★ Heaven, My Home
Attica Locke’s atmospheric thriller Heaven, My Home takes place in the northeastern Texas town of Jefferson, a once-prosperous trading center fallen on hard times (“the city square was like a courtesan who’d found Jesus”). Texas Ranger Darren Matthews investigates the disappearance of a 9-year-old boy who didn’t return from a solo boating adventure on nearby Caddo Lake. The missing boy is the son of Aryan Brotherhood leader Bill King, a convicted and incarcerated murderer. Jefferson was one of the first settlements composed primarily of freed slaves, in addition to a band of Native Americans who successfully dodged the wholesale relocation of tribes to Oklahoma during the U.S. westward expansion. The town is now home to their descendants. Add those aforementioned white supremacists into the mix, and the town becomes a veritable powder keg awaiting a spark—such as a black landowner whose animosity toward his bigoted tenants is well documented, and who is the last person to have seen the missing boy. Few suspense novelists display a better grip of political and racial divides than Attica Locke, and she spins a hell of a good story as well, introducing characters and locales you will want to visit again and again.

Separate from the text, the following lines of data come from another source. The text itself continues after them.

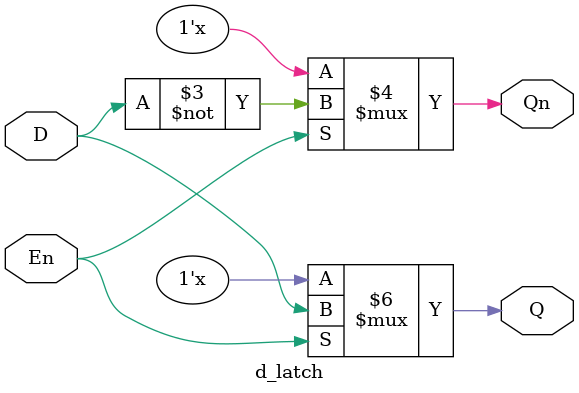
<source format=v>
`timescale 1ns / 1ps

//D Latch using SR Latch (behavioral)
// module d_latch(Q, Qn, D, E);
//   output Q, Qn;
//   input D, E;

// 	wire s1, r1;

// 	assign s1 = ~(D & E);
// 	assign r1 = ~(~D & E);

// 	sr_latch srlatch(Q, Qn, s1, r1);
// endmodule

// //D Latch using SR Latch (structural)
// module d_latch(Q, Qn, D, E);
//   output Q, Qn;
//   input D, E;
// 	wire s1, r1;

// 	nand(s1, D, E);
// 	nand(r1, ~D, E);

// 	sr_latch srlatch(Q, Qn, s1, r1);
// endmodule

// D Latch structural
// module d_latch(Q, Qn, D, En);
//   input D, En;
//   output Q, Qn;
// 	wire S, R;

// 	nand n1(S, D, En);
// 	nand n2(R, ~D, En);

// 	nand n3(Q, S, Qn);
// 	nand n4(Qn, R, Q);
// endmodule

// D Latch behavioral
module d_latch(Q, Qn, D, En);
  input wire D, En;
	output reg Q, Qn;

	always@(En, D) begin // Lista de sensibilidad
		if(En == 1'b1) begin
			Q <= D;
			Qn <= ~D;
		end
	end
endmodule
</source>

Although Archer Mayor’s latest novel, Bomber’s Moon, is considered part of the Joe Gunther series, Gunther himself plays a comparatively minor role. The serious investigative work is left to two of the Vermont-based cop’s well-regarded acquaintances: private investigator Sally Kravitz and photographer/reporter Rachel Reiling. The crime is most unusual. A thief has been breaking into the homes of people who are away but stealing nothing. Instead, he adds spyware to his victims’ communication devices and then waits to see how he can profit from it. But he is not the first person to pursue such an endeavor in this small Vermont town. Kravitz’s own father followed a similar path back in the day (and perhaps still does). He is well aware of this new interloper into the “family trade” and displays more than a little admiration for his successor’s skills—until the new guy gets murdered. The leads, scant though they are, seem to center on a high-priced private school, and before things resolve, there will be significant financial improprieties, more than a bit of class warfare and an increasing body count. The nicely paced Bomber’s Moon is replete with well-developed characters and relationships, with the unusual bonus of oddly likable villains.
Land of Wolves
Many of you will be familiar with Wyoming sheriff Walt Longmire via television rather than books, but as is often the case, the books have nuance and detail that are difficult to replicate on screen. In Craig Johnson’s latest Longmire novel, Land of Wolves, the stalwart lawman is back in Wyoming after a south-of-the-border hunting expedition. In the nearby Bighorn Mountains, a wolf has apparently killed a sheep, which doesn’t seem especially unusual in the Wild West. However, tensions ratchet up considerably when the shepherd is found hanged, his dangling feet savaged by a wild animal, most likely the aforementioned wolf. Johnson uses this as a jumping-off point for broad-ranging discussions about wolves, the history of sheep ranching, the use of open rangelands and other social and ecological issues of the contemporary West. But there is no hint of a textbook in Johnson’s voice. Instead, it’s rather like hearing a modern Old West story told by a favorite uncle, one who fills in the little details that bring immediacy and life to a suspenseful narrative.
What Rose Forgot
Nevada Barr, bestselling author of the Anna Pigeon series, pens a superlative standalone chiller with What Rose Forgot. Right from the outset, it appears that Rose has forgotten quite a lot. First, she awakens in a forest, clueless about how she got there. The next time she wakes up, she is in a home for elderly dementia patients, still somewhat clueless although with the nagging suspicion that she does not belong there. So she secretly stops taking her meds. This is not immediately life-changing in and of itself, but it does serve to solidify Rose’s belief that she does not belong in a dementia ward. After making good on her escape, Rose joins forces with her late husband’s 13-year-old granddaughter, who possesses remarkable skills that help cover her step-grandma’s tracks. The longer Rose stays off the medications, the more she becomes convinced that someone (or ones) are out to get her. But is Rose just paranoid? What if she’s not? What Rose Forgot capitalizes on the resourcefulness of a pair of quite clever women and an equally clever pair of teens, all dedicated to stymieing some particularly unpleasant members of the opposing team. When a mystery features a 68-year-old protagonist, one could be forgiven for assuming that said mystery will fall into the cozy subgenre. What Rose Forgot is anything but.